Hours before the US envoy, George Mitchell, flew into Israel, the Prime Minister, Benjamin Netanyahu, and the Egyptian President, Hosni Mubarak, conferred in Egypt's Red Sea resort of Sharm el-Sheikh about the upcoming US-mediated negotiations. Mr Obama's peace efforts received a boost on Saturday when Arab states approved four months of "proximity talks", whose expected start in March was delayed by Israel's announcement of a settlement project on occupied land near Jerusalem.
An Israeli Defence Ministry strategist Amos Gilad said on Israel Radio that the indirect negotiations would begin on Wednesday. It was not immediately clear when the envoy would hold talks with the Palestinian side. The executive committee of the Palestinian President Mahmoud Abbas was scheduled to meet only on Saturday to give the formal nod to start the negotiations.

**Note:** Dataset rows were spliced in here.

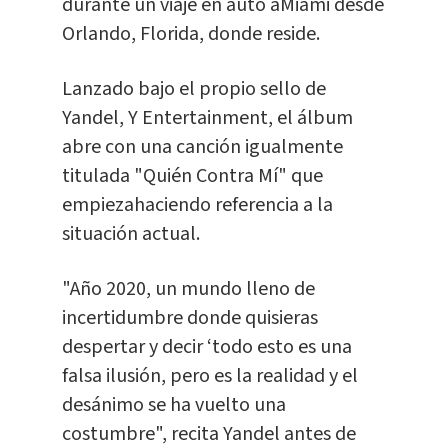
durante un viaje en auto aMiami desde
Orlando, Florida, donde reside.
Lanzado bajo el propio sello de
Yandel, Y Entertainment, el álbum
abre con una canción igualmente
titulada "Quién Contra Mí" que
empiezahaciendo referencia a la
situación actual.
"Año 2020, un mundo lleno de
incertidumbre donde quisieras
despertar y decir ‘todo esto es una
falsa ilusión, pero es la realidad y el
desánimo se ha vuelto una
costumbre", recita Yandel antes de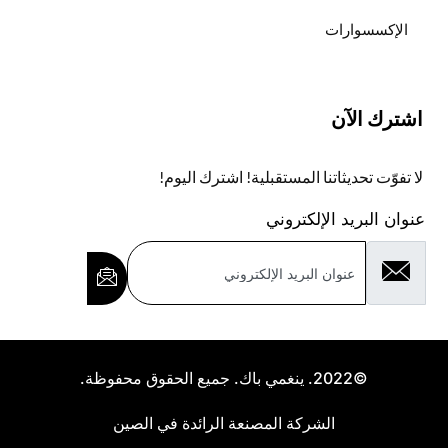
الإكسسوارات
اشترك الآن
لا تفوّت تحديثاتنا المستقبلية! اشترك اليوم!
عنوان البريد الإلكتروني
©2022. ينغمي باك. جميع الحقوق محفوظة.
الشركة المصنعة الرائدة في الصين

The Israeli Deputy Prime Minister Dan Meridor described indirect talks as "a strange affair" after face-to-face peace negotiations stretching back 16 years.
There have been no direct talks for the past 18 months, a period that has included Israel's Gaza war, the election of a right-wing Israeli government and entrenched rule in the Gaza Strip by Hamas Islamists opposed to the US peace efforts.
"I think it is clear to everyone that real talks are direct talks, and I don't think there is a chance of a significant breakthrough until the direct talks begin," Mr Meridor said.
"The talks will be held. The envoy, Mr Mitchell, will talk to us, to them. But the more we hasten to arrive at direct talks, the more we will be able to address the heart of the matter."
Nabil Abu Rdainah, a spokesman for Mr Abbas, said the negotiations would show whether the Israeli government was serious about peace and "test the sincerity" of the Obama administration in pursuing Palestinian statehood.
"The truth is we are not in need of negotiations. We are in need of decisions by the Israeli government. This is the time for decisions more than it is the time for negotiations," Mr Rdainah said.
In an interview published on Sunday in the Palestinian newspaper al-Ayyam, Mr Abbas said Mr Obama had given a commitment he would not allow "any provocative measures" by either side. Mr Abbas has long insisted Israel freeze Jewish settlement building before any negotiations resume, and he had rejected as insufficient a temporary construction moratorium that Mr Netanyahu ordered in the occupied West Bank last November.